Pas facile
Les mots suspendus aux paupières
Le matin qui se veut calme
L’ardeur solaire qui se prépare
Pas facile
Pas commode
Faire le tour du vide
Sans tomber dans le gouffre
Sans se laisser happer
Par le silence
Pas commode
Que dit le sommeil écourté
À celui qui se lève un peu hagard
Convaincu de n’avoir pas purgé
Son lot de fatigue
Que dit-il
Il dit
Pas envie
De mettre un pied devant l’autre
Les doigts engourdis
Il dit
Il dit l’absence
La brutale absence
Après l’amour bruyant
Le rien qui s’étend
Gagne chaque parcelle du jour
Il dit
°
Pas de quoi s’étonner
Que
La mèche allumée
Ça puisse exploser
Pas de quoi
L’inverse semble vrai
C’est avec étonnement
Qu’on regarde peuple courbé
Sous le fardeau de ses maîtres
L’inverse est vrai
On tire sur la corde
On matraque et on mutile
On ne lâche rien qui vaille
Peine d’être vécu
On tire
On s’étonne qu’elle casse
Pas de quoi
C’est une évidence
Qui ne sème trouble
Qu’en esprits englués
Dans la logique des dogmes
Pas de quoi être surpris
Nahel est mort
D’une balle en pleine tête
Tirée à bout portant
La police a tiré sur la pauvreté
La mèche est allumée
*
Je suis né à une certaine conscience politique un jour de mai mille neuf cent soixante huit.
Que puis-je dire de l’espérance du jeune adolescent que j’étais ?
Un monde s’ouvrait derrière barricades et rues jonchées de débris.
C’était d’idées dont nous avions soif, non d’outils de consommation.

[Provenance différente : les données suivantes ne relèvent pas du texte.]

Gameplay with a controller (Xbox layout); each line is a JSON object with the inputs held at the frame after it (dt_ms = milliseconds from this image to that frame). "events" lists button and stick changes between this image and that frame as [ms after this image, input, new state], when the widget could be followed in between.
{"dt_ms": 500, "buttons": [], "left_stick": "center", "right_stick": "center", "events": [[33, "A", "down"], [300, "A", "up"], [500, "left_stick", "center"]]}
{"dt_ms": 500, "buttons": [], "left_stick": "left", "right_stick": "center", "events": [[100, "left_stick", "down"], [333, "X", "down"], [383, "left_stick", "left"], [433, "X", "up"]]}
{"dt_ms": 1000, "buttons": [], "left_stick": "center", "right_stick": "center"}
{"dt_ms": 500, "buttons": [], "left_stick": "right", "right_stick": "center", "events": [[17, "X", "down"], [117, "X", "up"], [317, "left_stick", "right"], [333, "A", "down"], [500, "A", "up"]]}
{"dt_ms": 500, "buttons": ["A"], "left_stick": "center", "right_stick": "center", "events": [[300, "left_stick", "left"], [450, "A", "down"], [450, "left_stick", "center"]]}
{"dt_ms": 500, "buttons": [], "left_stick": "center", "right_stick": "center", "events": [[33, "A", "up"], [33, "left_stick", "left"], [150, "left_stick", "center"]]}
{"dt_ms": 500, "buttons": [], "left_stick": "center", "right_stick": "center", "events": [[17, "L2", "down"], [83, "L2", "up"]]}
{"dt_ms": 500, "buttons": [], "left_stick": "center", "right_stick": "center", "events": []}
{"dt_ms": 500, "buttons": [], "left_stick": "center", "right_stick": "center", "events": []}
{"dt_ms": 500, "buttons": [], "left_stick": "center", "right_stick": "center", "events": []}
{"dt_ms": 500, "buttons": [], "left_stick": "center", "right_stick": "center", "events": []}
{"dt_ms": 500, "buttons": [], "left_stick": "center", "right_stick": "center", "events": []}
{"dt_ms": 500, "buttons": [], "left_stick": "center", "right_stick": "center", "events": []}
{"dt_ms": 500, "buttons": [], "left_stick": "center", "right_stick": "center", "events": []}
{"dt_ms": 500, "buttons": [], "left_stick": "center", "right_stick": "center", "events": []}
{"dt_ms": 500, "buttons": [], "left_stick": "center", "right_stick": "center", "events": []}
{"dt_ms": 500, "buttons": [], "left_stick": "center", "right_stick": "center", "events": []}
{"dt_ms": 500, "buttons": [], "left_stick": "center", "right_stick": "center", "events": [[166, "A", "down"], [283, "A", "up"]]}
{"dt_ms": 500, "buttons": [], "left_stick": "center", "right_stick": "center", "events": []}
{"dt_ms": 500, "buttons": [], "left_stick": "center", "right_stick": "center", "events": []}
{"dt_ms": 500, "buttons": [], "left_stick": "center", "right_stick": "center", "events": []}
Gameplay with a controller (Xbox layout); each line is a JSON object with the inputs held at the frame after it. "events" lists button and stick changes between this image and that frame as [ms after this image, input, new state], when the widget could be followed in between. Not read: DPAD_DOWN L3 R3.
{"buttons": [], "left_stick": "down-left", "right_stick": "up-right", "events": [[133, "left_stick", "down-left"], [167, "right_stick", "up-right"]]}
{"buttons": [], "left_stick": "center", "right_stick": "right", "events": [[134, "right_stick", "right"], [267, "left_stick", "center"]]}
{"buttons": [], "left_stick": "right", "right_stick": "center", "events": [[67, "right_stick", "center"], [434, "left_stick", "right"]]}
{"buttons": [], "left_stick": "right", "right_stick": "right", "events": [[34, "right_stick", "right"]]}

Je suis né à cette conscience là un soir où le feu prenait à la bourse de Paris.
C’était l’embrasement du vieux monde d’où jaillirait à coup sûr un monde nouveau tissé d’amour et d’humanités.
L’époque et la jeunesse naïve ne me laissaient pas entrevoir qu’on ne pouvait faire totalement du passé table rase.
Que ceux qui allaient procéder à cette « tabula rasa » étaient ceux qui s’étaient approprié pouvoir et économie deux ans après ma naissance, dans la perspective ahurissante d’une guerre civile liée à la décolonisation.
Mes rêves n’ont cessé de se heurter au mur de ce « réel » : un pouvoir qui toujours échappe aux plus démunis, le pouvoir lui-même comme outil de toute domination masculine.
Le triomphe des « guerriers » qu’on ne nommaient pas encore « premiers de cordée ».
Ceux-là sont arrivés dans mon monde poétique un onze septembre mille neuf cent soixante treize dans l’écroulement du rêve chilien sous les coups des « golden boys » du dogme néo-libéral.
Allende et Neruda cloués au pilori d’une dogmatique qui, au fil du temps, n’aurait rien à envier aux dogmes d’un pseudo-communisme dont les « premiers de cordée » ne tarderaient pas à démolir les murs, écornant en même temps les naïvetés d’un monde né dans la gloire industrielle d’un progrès sans fin et sans limite.
Dogme contre dogme, les gens d’argent à l’avidité sans limite allaient être les fossoyeurs de tous nos rêves.
Ils eurent des visages : Tatcher, Reagan, Eltsine.
Parfois ils avancèrent masqués, nous faisant croire, un soir de mai mille neuf cent quatre vingt un que « quelque chose allait changer ».
Mais c’était juste une manière de nous soulever la tête hors de la baignoire pour que nous ne puissions nous noyer tout de suite.
Ils avaient appris à torturer les peuples comme les individus dans les geôles puantes de Santiago.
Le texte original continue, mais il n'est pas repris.